Do Hedge Funds Think SRGA Is A Good Stock To Buy Now?
At the end of September, a total of 13 of the hedge funds tracked by Insider Monkey were long this stock, a change of 18% from the previous quarter. The graph below displays the number of hedge funds with bullish position in SRGA over the last 21 quarters. So, let’s review which hedge funds were among the top holders of the stock and which hedge funds were making big moves.
The largest stake in Surgalign Holdings, Inc. (NASDAQ:SRGA) was held by Omega Advisors, which reported holding $3.6 million worth of stock at the end of September. It was followed by Royce & Associates with a $2.9 million position. Other investors bullish on the company included Renaissance Technologies, Arrowstreet Capital, and D E Shaw. In terms of the portfolio weights assigned to each position Omega Advisors allocated the biggest weight to Surgalign Holdings, Inc. (NASDAQ:SRGA), around 0.35% of its 13F portfolio. Diametric Capital is also relatively very bullish on the stock, earmarking 0.34 percent of its 13F equity portfolio to SRGA.
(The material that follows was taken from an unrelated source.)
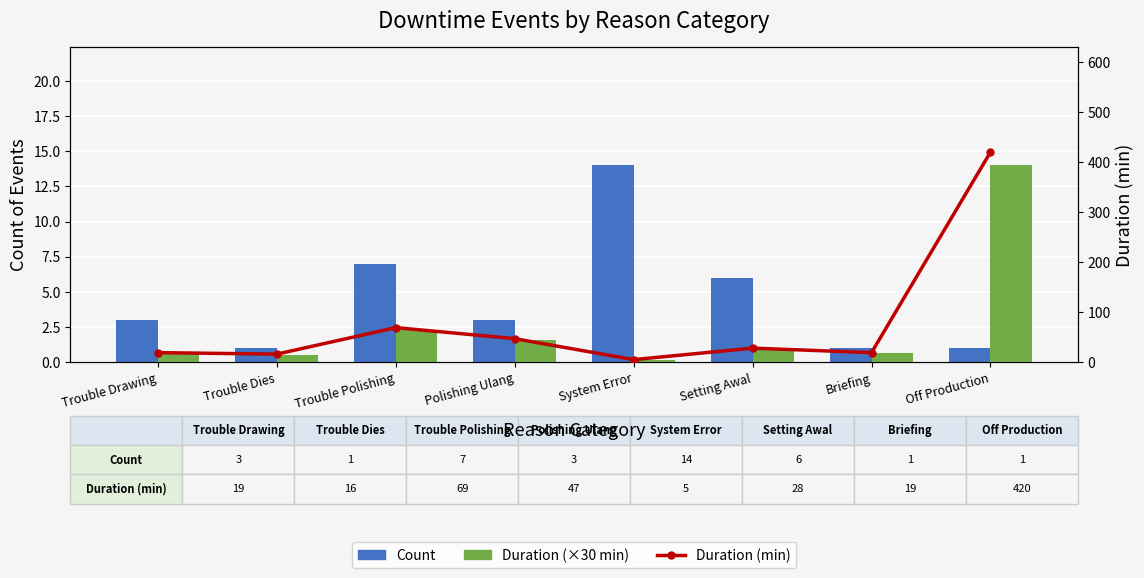

What is the label of the 4th bar from the right?

System Error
As aggregate interest increased, key hedge funds were leading the bulls’ herd. Diametric Capital, managed by Nick Thakore, established the largest position in Surgalign Holdings, Inc. (NASDAQ:SRGA). Diametric Capital had $0.5 million invested in the company at the end of the quarter. Roger Ibbotson’s Zebra Capital Management also initiated a $0 million position during the quarter. The only other fund with a new position in the stock is Ryan Tolkin (CIO)’s Schonfeld Strategic Advisors.
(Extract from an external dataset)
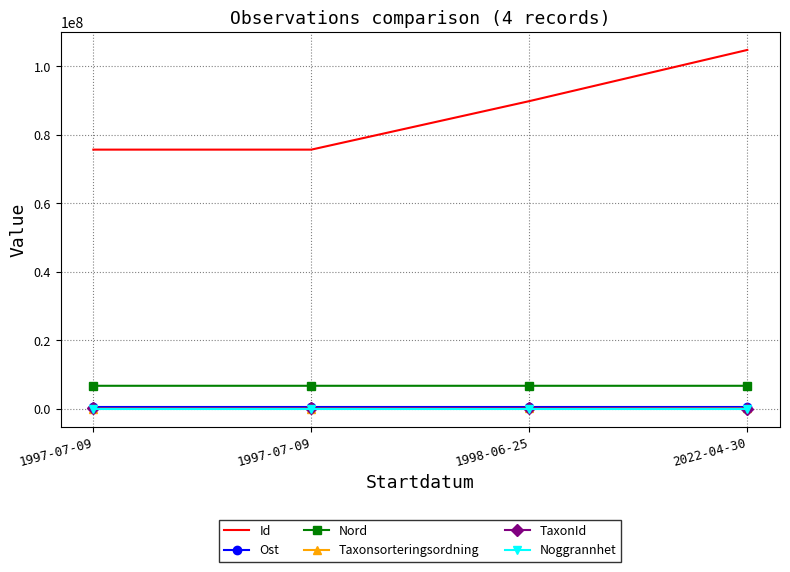

What is the difference between the maximum and minimum values in the Noggrannhet series?

15.0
Let’s go over hedge fund activity in other stocks – not necessarily in the same industry as Surgalign Holdings, Inc. (NASDAQ:SRGA) but similarly valued. These stocks are Strongbridge Biopharma plc (NASDAQ:SBBP), Tanzanian Gold Corporation (NYSE:TRX), Fonar Corporation (NASDAQ:FONR), BELLUS Health Inc. (NASDAQ:BLU), Exagen Inc. (NASDAQ:XGN), Bassett Furniture Industries Inc. (NASDAQ:BSET), and BCB Bancorp, Inc. (NASDAQ:BCBP). This group of stocks’ market caps match SRGA’s market cap.
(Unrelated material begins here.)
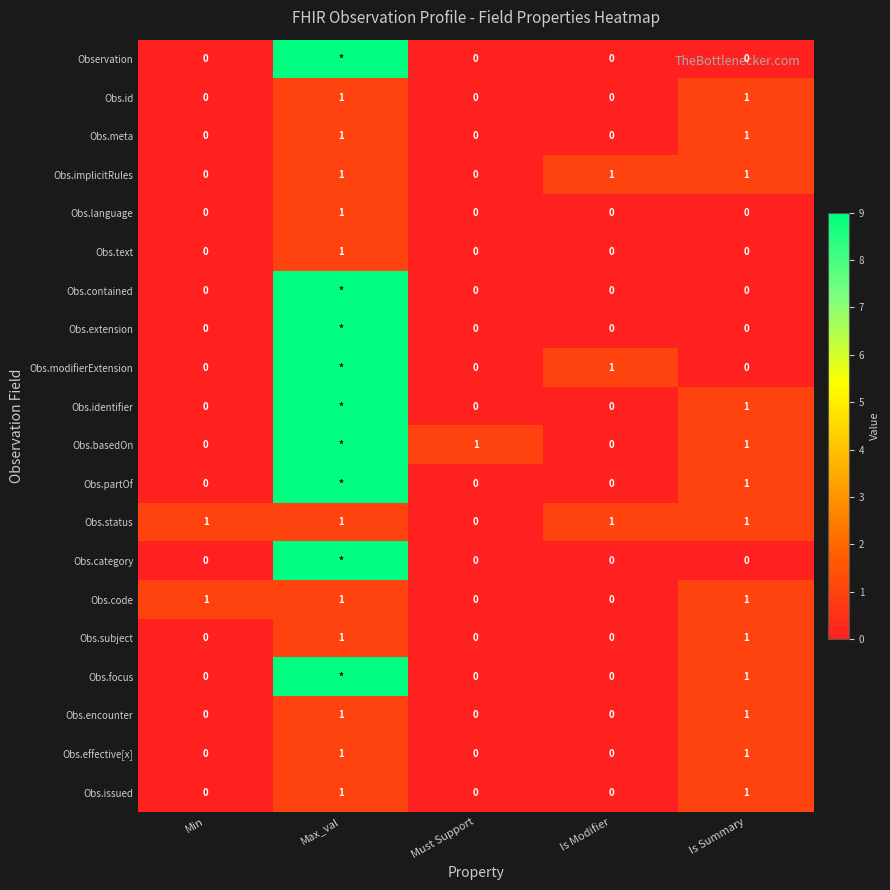

What is the total value across all series at Is Summary?

13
|Ticker||No of HFs with positions||Total Value of HF Positions (x1000)||Change in HF Position|
View table here if you experience formatting issues.
As you can see these stocks had an average of 5.1 hedge funds with bullish positions and the average amount invested in these stocks was $15 million. That figure was $11 million in SRGA’s case. Strongbridge Biopharma plc (NASDAQ:SBBP) is the most popular stock in this table. On the other hand Exagen Inc. (NASDAQ:XGN) is the least popular one with only 1 bullish hedge fund positions. Surgalign Holdings, Inc. (NASDAQ:SRGA) is not the most popular stock in this group but hedge fund interest is still above average. Our overall hedge fund sentiment score for SRGA is 81.4. Stocks with higher number of hedge fund positions relative to other stocks as well as relative to their historical range receive a higher sentiment score. Our calculations showed that top 20 most popular stocks among hedge funds returned 41.3% in 2019 and outperformed the S&P 500 ETF (SPY) by 10 percentage points. These stocks gained 32.9% in 2020 through December 8th and still beat the market by 16.2 percentage points. Hedge funds were also right about betting on SRGA as the stock returned 33.7% since the end of Q3 (through 12/8) and outperformed the market. Hedge funds were rewarded for their relative bullishness.